Problem to work on | What you need to produce from the material below is an exact transcription of the lines from the one with "M1111,38L1215,56L1211,82L1106,64Z" through the one with "M963,579L1002,584L991,670L952,665Z", both included, and no other line.
◇ ◇ ◇ ◇ ◇ ◇ ◇
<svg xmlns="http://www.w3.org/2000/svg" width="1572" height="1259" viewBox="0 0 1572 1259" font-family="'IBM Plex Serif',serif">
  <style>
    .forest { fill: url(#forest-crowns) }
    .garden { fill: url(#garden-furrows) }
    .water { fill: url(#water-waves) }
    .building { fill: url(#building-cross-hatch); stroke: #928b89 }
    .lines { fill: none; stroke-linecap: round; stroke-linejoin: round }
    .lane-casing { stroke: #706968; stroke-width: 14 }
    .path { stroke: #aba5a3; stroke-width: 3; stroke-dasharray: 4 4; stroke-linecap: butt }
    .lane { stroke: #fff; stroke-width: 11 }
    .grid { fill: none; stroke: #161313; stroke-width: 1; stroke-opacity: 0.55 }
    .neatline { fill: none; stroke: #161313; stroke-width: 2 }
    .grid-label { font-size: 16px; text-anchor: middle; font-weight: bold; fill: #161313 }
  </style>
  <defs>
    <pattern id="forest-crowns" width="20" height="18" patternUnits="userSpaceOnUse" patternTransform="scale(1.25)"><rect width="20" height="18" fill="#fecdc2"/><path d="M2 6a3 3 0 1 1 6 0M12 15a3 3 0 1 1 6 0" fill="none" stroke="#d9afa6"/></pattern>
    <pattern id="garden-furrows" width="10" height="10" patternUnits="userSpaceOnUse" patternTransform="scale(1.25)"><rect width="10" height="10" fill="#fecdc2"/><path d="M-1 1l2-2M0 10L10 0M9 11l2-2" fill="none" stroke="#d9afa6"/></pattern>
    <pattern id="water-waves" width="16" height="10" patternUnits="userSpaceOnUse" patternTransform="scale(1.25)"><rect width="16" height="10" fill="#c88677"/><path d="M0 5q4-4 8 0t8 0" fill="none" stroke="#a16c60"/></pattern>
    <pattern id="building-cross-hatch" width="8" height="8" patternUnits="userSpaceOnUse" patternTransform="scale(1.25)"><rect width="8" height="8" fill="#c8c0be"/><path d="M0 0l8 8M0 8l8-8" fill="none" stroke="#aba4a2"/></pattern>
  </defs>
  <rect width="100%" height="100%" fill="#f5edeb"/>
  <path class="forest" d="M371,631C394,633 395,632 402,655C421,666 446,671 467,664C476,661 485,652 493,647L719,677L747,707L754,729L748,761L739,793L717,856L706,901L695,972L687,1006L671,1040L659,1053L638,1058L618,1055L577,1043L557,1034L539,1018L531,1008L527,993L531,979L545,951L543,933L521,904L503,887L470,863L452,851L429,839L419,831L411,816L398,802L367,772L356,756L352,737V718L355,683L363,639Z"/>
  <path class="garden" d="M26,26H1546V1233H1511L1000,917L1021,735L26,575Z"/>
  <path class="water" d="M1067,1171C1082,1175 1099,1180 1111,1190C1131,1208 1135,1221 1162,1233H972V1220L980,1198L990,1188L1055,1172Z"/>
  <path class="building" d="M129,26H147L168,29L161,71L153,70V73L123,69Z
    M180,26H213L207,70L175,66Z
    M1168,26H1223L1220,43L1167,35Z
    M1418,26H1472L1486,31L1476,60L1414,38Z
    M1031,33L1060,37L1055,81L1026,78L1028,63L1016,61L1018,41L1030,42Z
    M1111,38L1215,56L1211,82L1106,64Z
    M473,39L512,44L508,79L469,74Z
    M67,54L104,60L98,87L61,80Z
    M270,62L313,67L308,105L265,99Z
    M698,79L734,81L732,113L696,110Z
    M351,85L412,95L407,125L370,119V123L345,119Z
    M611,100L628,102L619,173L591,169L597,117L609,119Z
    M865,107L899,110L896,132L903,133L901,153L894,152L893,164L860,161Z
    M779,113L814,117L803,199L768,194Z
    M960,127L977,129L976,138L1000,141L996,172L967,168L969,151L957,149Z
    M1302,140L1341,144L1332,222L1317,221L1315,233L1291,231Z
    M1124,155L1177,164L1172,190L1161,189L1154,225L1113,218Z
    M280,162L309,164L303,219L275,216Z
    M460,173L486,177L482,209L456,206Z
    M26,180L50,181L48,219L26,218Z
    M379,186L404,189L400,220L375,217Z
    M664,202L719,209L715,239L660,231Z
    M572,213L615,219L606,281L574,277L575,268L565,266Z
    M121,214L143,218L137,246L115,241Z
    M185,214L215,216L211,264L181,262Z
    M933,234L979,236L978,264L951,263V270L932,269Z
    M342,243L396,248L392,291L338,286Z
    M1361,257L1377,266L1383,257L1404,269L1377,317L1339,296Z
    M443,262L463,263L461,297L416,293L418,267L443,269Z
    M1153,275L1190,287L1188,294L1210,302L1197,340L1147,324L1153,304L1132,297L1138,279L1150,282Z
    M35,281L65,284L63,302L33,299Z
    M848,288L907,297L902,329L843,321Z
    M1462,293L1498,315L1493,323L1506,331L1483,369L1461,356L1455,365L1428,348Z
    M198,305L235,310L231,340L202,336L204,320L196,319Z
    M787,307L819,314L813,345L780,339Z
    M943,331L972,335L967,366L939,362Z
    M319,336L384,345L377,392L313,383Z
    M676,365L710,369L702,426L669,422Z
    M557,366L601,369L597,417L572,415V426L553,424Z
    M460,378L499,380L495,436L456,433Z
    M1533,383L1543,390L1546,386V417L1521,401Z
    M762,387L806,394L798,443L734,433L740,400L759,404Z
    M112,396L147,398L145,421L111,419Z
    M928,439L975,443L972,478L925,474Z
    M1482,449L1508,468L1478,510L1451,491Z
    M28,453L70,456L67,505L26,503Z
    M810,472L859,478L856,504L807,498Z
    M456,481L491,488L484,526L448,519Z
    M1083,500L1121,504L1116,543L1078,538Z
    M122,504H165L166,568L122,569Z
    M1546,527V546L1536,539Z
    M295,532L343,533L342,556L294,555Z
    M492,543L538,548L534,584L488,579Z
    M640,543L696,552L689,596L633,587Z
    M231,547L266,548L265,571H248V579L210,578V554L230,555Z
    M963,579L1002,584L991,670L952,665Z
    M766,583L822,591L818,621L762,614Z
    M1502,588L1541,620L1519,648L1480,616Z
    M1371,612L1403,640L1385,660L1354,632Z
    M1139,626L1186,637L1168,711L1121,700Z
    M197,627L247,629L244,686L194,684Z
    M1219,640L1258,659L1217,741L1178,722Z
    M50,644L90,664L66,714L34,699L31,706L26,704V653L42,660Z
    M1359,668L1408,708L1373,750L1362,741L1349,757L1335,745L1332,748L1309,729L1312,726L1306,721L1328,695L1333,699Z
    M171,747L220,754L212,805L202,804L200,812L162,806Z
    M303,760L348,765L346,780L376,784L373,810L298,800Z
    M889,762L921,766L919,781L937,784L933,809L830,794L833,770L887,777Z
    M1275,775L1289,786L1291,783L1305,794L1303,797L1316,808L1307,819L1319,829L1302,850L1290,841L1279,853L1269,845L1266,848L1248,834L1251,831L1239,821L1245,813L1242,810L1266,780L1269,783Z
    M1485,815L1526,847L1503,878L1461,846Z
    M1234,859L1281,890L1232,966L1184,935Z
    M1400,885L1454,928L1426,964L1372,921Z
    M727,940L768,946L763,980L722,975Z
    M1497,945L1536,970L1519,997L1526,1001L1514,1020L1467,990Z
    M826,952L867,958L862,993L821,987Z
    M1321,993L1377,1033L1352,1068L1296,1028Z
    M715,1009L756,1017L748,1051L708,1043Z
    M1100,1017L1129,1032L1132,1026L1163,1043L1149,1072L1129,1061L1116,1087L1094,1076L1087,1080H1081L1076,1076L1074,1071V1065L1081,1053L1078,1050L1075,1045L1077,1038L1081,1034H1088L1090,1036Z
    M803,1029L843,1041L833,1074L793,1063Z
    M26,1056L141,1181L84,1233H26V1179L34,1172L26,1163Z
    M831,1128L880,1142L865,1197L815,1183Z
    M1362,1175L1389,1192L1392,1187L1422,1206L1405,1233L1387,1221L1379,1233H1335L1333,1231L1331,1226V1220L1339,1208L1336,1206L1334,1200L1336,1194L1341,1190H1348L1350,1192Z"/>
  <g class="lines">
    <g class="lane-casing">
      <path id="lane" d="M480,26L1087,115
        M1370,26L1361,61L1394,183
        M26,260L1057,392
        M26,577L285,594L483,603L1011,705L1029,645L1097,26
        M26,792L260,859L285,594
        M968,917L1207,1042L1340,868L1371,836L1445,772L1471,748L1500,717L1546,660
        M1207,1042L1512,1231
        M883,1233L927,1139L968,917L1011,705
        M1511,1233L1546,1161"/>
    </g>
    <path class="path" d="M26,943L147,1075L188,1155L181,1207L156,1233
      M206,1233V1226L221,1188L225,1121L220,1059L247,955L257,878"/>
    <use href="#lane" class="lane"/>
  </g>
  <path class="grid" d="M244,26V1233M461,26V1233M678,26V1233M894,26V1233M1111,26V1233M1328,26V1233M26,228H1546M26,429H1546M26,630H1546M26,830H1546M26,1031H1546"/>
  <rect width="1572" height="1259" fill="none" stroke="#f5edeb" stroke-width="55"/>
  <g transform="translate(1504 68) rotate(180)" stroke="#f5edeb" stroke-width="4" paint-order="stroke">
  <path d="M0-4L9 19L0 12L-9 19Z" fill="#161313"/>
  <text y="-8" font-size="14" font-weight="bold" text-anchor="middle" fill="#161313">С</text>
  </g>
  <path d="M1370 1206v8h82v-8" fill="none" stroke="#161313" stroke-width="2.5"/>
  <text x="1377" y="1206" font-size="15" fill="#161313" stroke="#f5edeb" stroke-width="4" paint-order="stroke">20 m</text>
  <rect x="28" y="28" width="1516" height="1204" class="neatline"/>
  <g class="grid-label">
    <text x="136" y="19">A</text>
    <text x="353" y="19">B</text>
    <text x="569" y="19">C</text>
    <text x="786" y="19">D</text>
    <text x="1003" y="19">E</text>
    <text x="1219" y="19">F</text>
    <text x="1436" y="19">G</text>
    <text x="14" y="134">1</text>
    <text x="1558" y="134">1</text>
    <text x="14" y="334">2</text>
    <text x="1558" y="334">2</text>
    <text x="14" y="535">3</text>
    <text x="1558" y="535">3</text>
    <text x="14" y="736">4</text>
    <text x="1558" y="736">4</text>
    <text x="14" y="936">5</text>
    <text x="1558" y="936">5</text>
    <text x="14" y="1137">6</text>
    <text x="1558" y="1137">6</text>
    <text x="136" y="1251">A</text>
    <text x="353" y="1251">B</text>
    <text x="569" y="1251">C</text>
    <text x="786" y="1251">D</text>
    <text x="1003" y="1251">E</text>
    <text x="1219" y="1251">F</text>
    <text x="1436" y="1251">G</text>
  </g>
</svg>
◇ ◇ ◇ ◇ ◇ ◇ ◇
Your response |
    M1111,38L1215,56L1211,82L1106,64Z
    M473,39L512,44L508,79L469,74Z
    M67,54L104,60L98,87L61,80Z
    M270,62L313,67L308,105L265,99Z
    M698,79L734,81L732,113L696,110Z
    M351,85L412,95L407,125L370,119V123L345,119Z
    M611,100L628,102L619,173L591,169L597,117L609,119Z
    M865,107L899,110L896,132L903,133L901,153L894,152L893,164L860,161Z
    M779,113L814,117L803,199L768,194Z
    M960,127L977,129L976,138L1000,141L996,172L967,168L969,151L957,149Z
    M1302,140L1341,144L1332,222L1317,221L1315,233L1291,231Z
    M1124,155L1177,164L1172,190L1161,189L1154,225L1113,218Z
    M280,162L309,164L303,219L275,216Z
    M460,173L486,177L482,209L456,206Z
    M26,180L50,181L48,219L26,218Z
    M379,186L404,189L400,220L375,217Z
    M664,202L719,209L715,239L660,231Z
    M572,213L615,219L606,281L574,277L575,268L565,266Z
    M121,214L143,218L137,246L115,241Z
    M185,214L215,216L211,264L181,262Z
    M933,234L979,236L978,264L951,263V270L932,269Z
    M342,243L396,248L392,291L338,286Z
    M1361,257L1377,266L1383,257L1404,269L1377,317L1339,296Z
    M443,262L463,263L461,297L416,293L418,267L443,269Z
    M1153,275L1190,287L1188,294L1210,302L1197,340L1147,324L1153,304L1132,297L1138,279L1150,282Z
    M35,281L65,284L63,302L33,299Z
    M848,288L907,297L902,329L843,321Z
    M1462,293L1498,315L1493,323L1506,331L1483,369L1461,356L1455,365L1428,348Z
    M198,305L235,310L231,340L202,336L204,320L196,319Z
    M787,307L819,314L813,345L780,339Z
    M943,331L972,335L967,366L939,362Z
    M319,336L384,345L377,392L313,383Z
    M676,365L710,369L702,426L669,422Z
    M557,366L601,369L597,417L572,415V426L553,424Z
    M460,378L499,380L495,436L456,433Z
    M1533,383L1543,390L1546,386V417L1521,401Z
    M762,387L806,394L798,443L734,433L740,400L759,404Z
    M112,396L147,398L145,421L111,419Z
    M928,439L975,443L972,478L925,474Z
    M1482,449L1508,468L1478,510L1451,491Z
    M28,453L70,456L67,505L26,503Z
    M810,472L859,478L856,504L807,498Z
    M456,481L491,488L484,526L448,519Z
    M1083,500L1121,504L1116,543L1078,538Z
    M122,504H165L166,568L122,569Z
    M1546,527V546L1536,539Z
    M295,532L343,533L342,556L294,555Z
    M492,543L538,548L534,584L488,579Z
    M640,543L696,552L689,596L633,587Z
    M231,547L266,548L265,571H248V579L210,578V554L230,555Z
    M963,579L1002,584L991,670L952,665Z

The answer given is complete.